Medicaid Pit Falls
Many seniors would rather stay at home instead of entering a nursing home. As such, many of those seniors employ home health aides to help with care in their home. Usually, these payments would not incur a penalty for later Medicaid-eligibility considerations, as they are for services received at fair market value and are for a purpose other than to qualify for Medicaid. However, a recent case showcases how this arrangement can sometimes go awry and incur a penalty period, should Medicaid later be needed.
In this case, D.Z. was found eligible for Medicaid benefits, but the Division of Medical Assistance and Health Services (DMAHS) imposed a penalty of $207,525.93 on her for assets transferred during the five-year look-back period.
D.Z. had hired three health care aides to assist her at home in the year before she was transferred to a nursing facility. These aides helped her with dressing, walking, bathing, cooking, cleaning, and laundry in rotating shifts of several days. One aide lived with D.Z. full time for several months. Two were paid approximately $13 to $15 an hour, while the third was paid approximately $700 to $750 per week. D.Z. paid by check. Checks were occasionally made out to “cash,” and some conflated the aides’ compensation with D.Z.’s personal expenses. For example, if D.Z. needed some shopping done, she would draft one check out that included the cost for the items needed combined with the aide’s employment payment, and simply write the name of the store in the memo line of the check. Several checks were also made out for payment of homeowners’ association fees, local property taxes, and carpet cleaning expenses.
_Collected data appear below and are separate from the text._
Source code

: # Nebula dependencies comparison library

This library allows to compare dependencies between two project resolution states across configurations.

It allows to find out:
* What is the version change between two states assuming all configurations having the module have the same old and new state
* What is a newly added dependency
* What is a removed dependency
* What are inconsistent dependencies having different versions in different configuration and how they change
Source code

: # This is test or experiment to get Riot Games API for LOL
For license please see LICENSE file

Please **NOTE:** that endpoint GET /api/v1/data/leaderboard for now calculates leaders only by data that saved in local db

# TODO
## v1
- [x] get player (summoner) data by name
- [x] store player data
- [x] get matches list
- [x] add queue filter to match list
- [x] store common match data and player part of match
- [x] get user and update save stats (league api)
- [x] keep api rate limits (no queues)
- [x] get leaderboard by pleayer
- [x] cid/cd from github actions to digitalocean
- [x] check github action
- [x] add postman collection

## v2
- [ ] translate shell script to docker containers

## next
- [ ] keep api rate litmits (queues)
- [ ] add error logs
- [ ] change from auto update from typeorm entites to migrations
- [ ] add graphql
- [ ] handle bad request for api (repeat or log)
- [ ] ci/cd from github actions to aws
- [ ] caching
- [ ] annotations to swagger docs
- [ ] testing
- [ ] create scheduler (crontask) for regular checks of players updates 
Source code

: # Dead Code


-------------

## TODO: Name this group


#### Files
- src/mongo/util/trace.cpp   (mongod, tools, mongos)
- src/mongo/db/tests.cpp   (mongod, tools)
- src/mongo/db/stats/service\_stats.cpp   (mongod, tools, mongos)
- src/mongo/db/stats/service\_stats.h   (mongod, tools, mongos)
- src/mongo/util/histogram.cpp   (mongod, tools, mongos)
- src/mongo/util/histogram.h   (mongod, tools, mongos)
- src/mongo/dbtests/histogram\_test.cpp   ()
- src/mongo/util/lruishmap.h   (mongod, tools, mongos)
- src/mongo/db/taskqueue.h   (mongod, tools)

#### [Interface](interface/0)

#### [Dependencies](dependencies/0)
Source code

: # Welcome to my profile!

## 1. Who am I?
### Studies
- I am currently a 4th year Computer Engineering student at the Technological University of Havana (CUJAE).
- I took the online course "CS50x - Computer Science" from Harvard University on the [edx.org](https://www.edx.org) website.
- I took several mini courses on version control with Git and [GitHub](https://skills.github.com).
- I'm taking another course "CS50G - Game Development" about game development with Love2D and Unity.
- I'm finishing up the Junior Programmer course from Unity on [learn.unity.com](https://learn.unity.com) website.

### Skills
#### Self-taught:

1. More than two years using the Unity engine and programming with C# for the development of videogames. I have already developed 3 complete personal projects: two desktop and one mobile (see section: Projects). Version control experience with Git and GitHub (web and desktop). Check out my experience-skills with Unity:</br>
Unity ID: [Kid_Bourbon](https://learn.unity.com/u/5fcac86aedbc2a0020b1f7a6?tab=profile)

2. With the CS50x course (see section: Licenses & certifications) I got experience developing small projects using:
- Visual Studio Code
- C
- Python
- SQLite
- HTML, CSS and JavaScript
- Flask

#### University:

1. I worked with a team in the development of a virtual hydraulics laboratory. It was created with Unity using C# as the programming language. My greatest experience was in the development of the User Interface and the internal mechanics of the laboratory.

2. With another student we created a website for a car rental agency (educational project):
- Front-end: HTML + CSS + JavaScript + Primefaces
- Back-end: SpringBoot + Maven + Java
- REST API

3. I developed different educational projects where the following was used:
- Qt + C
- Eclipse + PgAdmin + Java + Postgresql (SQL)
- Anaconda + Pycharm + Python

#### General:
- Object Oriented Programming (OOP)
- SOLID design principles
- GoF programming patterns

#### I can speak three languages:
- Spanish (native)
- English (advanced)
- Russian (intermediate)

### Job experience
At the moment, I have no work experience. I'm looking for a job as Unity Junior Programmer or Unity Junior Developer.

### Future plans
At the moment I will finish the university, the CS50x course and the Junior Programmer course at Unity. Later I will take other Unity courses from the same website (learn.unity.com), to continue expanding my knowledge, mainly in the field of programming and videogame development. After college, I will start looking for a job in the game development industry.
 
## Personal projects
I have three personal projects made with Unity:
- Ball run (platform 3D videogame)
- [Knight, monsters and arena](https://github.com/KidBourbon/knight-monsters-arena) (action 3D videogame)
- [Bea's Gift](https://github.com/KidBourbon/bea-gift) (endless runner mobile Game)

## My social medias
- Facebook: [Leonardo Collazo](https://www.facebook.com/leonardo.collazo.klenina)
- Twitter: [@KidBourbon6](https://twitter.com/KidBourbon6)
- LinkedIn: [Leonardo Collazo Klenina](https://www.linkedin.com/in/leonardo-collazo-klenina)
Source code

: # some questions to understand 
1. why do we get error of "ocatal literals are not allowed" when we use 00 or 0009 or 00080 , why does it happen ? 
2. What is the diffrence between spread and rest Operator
An administrative law judge initially decided to modify the amount of the transfer penalty, because the payments for home health care were not subject to the look-back penalty because they were exclusively for a purpose other than to qualify for Medicaid. In addition, the payment of homeowners’ association fees, local property taxes, and carpet cleaning expenses were also excludable from the transfer penalty.
The Director found that the record contained no evidence of a caregiver agreement establishing the expectations of care and compensation for services between D.Z. and her aides or that the aides were certified, warranting compensation at the rates paid. Furthermore, the checks were inconsistent, and were issued at a time when D.Z.’s daughter-in-law was caring for her.